Je pourrai continuer longuement à dire du bien de votre
livre tant je pense sa lecture utile. Cependant, je ne suis pas aussi sûr que
vous qu’il y ait chez Mélenchon une si grande continuité idéologique et
politique. La continuité, vous le dites excellemment, est celle de l’ambition
de pouvoir. Pour le reste les idées sont des oripeaux qu’il enfile suivant le
moment. Il a été trotskiste, mais a
rompu de longue date avec le trotskisme de sa jeunesse pour devenir un
laudateur des caudillos de gauche sud-américains, lesquels lui ont permis de
faire le lien avec différents courants islamistes – Chavez entretenait les
meilleures relations avec Ahmadinejad, l’ancien président iranien. Il était un
laïque intransigeant, mais crache aujourd’hui sur la laïcité. La presse lui
attribue souvent une grande culture, mais, pour savoir un peu ce qu’il en est,
je peux affirmer que c’est une grande
habileté rhétorique, une capacité remarquable à parler savamment de choses
qu’il ignore. Son rapport avec l’histoire est stupéfiant ! Comment peut-on
dire que les Arabes nous ont appris les maths et la construction des
cathédrales ? La légende de la « translatio studiorum » propagée
par Alain de Libera, a été démolie depuis longtemps déjà. Ce qu’il dit à ce
sujet, c’est de la propagande d’imam ignorant. Mélenchon lit des notes de
lecture et en fait ses choux gras, mais il ne travaille rien sérieusement, il
est bien plus préoccupé à mitonner le prochain « coup » politique !
Vous êtes une des rares personnes à accorder de l’importance à
« son » livre À la conquête du chaos. Ce livre est une
compilation de textes écrits par d’autres, dont moi-même , et Mélenchon
s’est contenté de faire le liant. Il n’a évidemment jamais lu René Thom ni Gleick.
Les équations non intégrables, la sensibilité aux conditions initiales, la
récurrence, il n’a certainement aucune idée de ce que cela peut être. Mais ce
que j’avais écrit sur le sujet, à partir de mes lectures, me permettait de
commencer à mettre en question le déterminisme prédictible qui servait de base
au marxisme. C’est cela qui l’a intéressé et qu’il a repris. Depuis il a changé
de « paradigme » et considère dorénavant que c’est le nombre qui fait
l’histoire… et plus la lutte des classes.
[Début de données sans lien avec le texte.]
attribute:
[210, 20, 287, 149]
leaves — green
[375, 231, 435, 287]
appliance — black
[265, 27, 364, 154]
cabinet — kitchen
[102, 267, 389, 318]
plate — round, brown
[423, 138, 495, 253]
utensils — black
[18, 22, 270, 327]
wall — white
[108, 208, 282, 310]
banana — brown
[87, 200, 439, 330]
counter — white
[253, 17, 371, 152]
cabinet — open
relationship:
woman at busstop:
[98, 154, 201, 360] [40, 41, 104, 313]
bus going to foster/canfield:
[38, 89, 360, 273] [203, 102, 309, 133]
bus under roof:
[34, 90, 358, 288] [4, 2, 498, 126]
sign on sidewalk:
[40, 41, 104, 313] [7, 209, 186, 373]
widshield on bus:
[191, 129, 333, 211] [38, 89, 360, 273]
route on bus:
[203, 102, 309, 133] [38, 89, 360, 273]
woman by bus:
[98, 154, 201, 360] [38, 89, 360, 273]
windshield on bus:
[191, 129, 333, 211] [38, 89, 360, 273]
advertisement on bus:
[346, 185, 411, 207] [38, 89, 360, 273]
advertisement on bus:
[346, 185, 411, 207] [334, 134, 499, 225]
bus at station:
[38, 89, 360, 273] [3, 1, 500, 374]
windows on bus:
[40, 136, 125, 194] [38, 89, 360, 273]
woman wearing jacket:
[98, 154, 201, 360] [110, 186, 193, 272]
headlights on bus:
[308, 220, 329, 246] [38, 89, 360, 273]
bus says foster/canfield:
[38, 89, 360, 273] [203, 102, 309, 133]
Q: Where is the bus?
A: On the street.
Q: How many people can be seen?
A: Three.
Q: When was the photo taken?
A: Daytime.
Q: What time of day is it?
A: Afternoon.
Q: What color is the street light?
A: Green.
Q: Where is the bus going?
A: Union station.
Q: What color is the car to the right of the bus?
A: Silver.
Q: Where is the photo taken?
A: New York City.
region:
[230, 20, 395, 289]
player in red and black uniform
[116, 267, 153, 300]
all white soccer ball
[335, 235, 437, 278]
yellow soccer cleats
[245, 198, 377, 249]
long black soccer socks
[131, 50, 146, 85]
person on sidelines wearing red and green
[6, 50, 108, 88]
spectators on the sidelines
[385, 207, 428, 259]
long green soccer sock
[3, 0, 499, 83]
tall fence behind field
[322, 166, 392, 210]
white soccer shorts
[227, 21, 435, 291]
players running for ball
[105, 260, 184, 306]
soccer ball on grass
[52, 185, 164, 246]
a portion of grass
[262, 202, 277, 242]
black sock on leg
Mais, c’est comme pour le climat, la
théorie du chaos et « l’effet papillon » sont remisés au placard.
Mélenchon est un
rhéteur, c’est-à-dire un hâbleur, mais un homme qui a une « libido
dominandi » écrasante. Pour lui, les amis sont comme les idées :
il faut qu’ils servent sinon il en change sans états d’âme. La liste est longue
de ceux qu’il a envoyés au diable dès qu’ils ont manifesté des désaccords. Lors
de notre dernière conversation téléphonique (en 2018), il m’a envoyé
« dans les égouts du Front national »… Où sont passés les Coq, Kuzmanovic, Charlotte
Girard, Manon Le Bretton, Corbières, etc ? Sans oublier Pena-Ruiz, ni Jacques Généreux. J’allais écrire que le seul
maître de Mélenchon est Mitterrand, dont il partage la duplicité, l’habilité démagogique,
l’aptitude à revêtir le manteau idéologique utile au moment donné… et
l’européisme. Mais il en diffère sur un point : il n’a aucun égard pour
l’amitié. Il ne sera pas Mitterrand, mais le Jean-Marie Le Pen de la gauche,
occupant les estrades et les médias, mais restant écarté du pouvoir à jamais.